Materials provided:
=====
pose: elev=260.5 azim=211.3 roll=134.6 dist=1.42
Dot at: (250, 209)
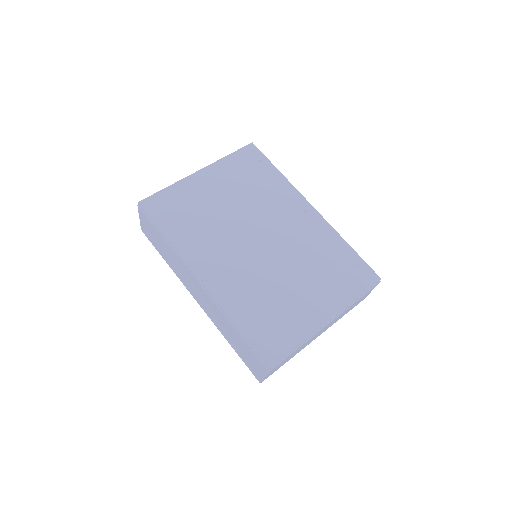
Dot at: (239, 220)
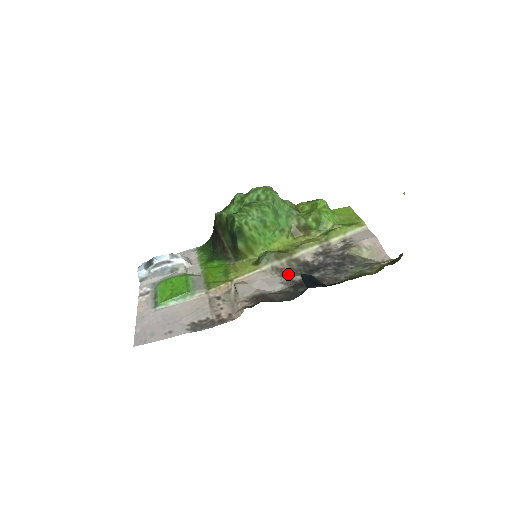
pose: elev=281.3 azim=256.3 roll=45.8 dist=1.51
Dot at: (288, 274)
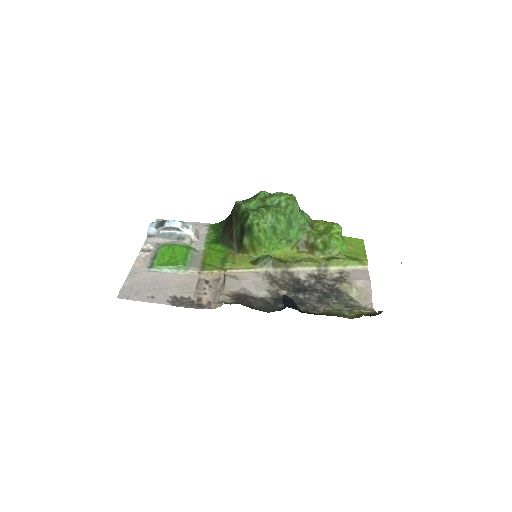
Dot at: (277, 284)
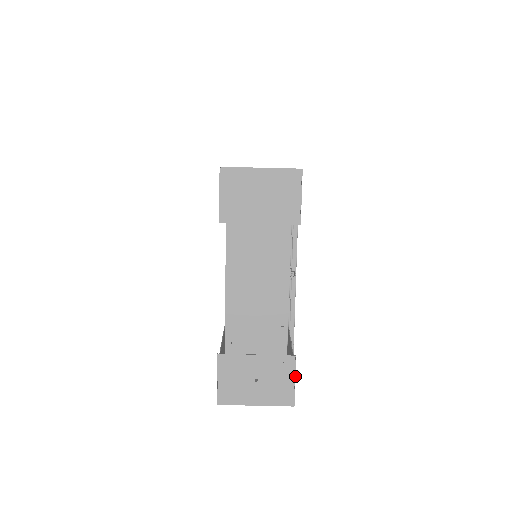
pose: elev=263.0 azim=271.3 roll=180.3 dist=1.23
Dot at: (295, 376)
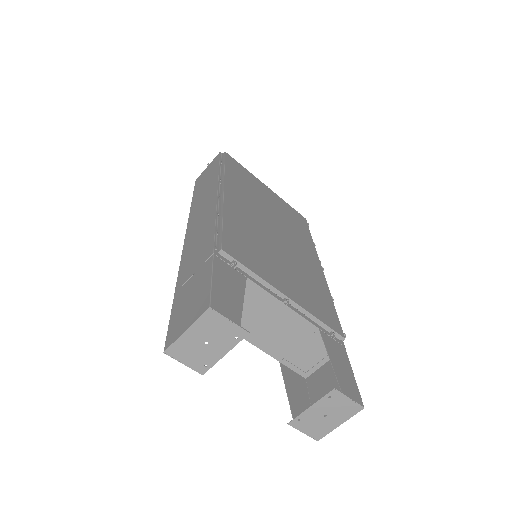
Dot at: (346, 396)
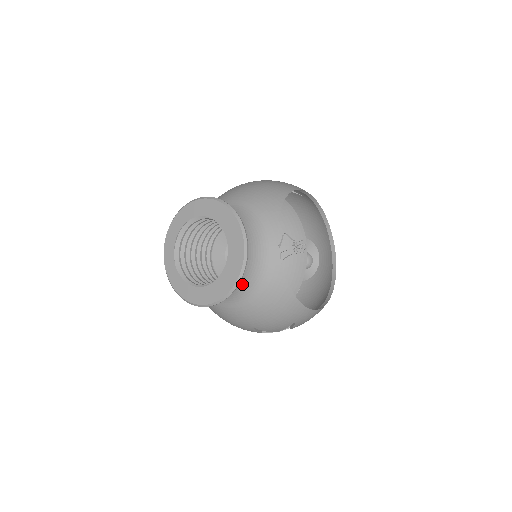
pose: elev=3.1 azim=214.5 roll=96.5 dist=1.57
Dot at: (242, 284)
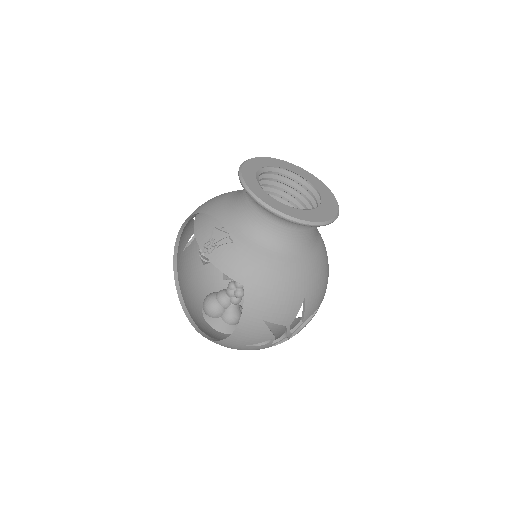
Dot at: (316, 231)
=====
Written problem: Write out all of the data above again, line for line and character for character, but leave out the pictures.

Solution below:
pose: elev=260.5 azim=211.3 roll=134.6 dist=1.42
Dot at: (250, 209)
Dot at: (239, 220)
pose: elev=281.3 azim=256.3 roll=45.8 dist=1.51
Dot at: (288, 274)
Dot at: (277, 284)
pose: elev=263.0 azim=271.3 roll=180.3 dist=1.23
Dot at: (295, 376)
Dot at: (346, 396)
pose: elev=3.1 azim=214.5 roll=96.5 dist=1.57
Dot at: (242, 284)
Dot at: (316, 231)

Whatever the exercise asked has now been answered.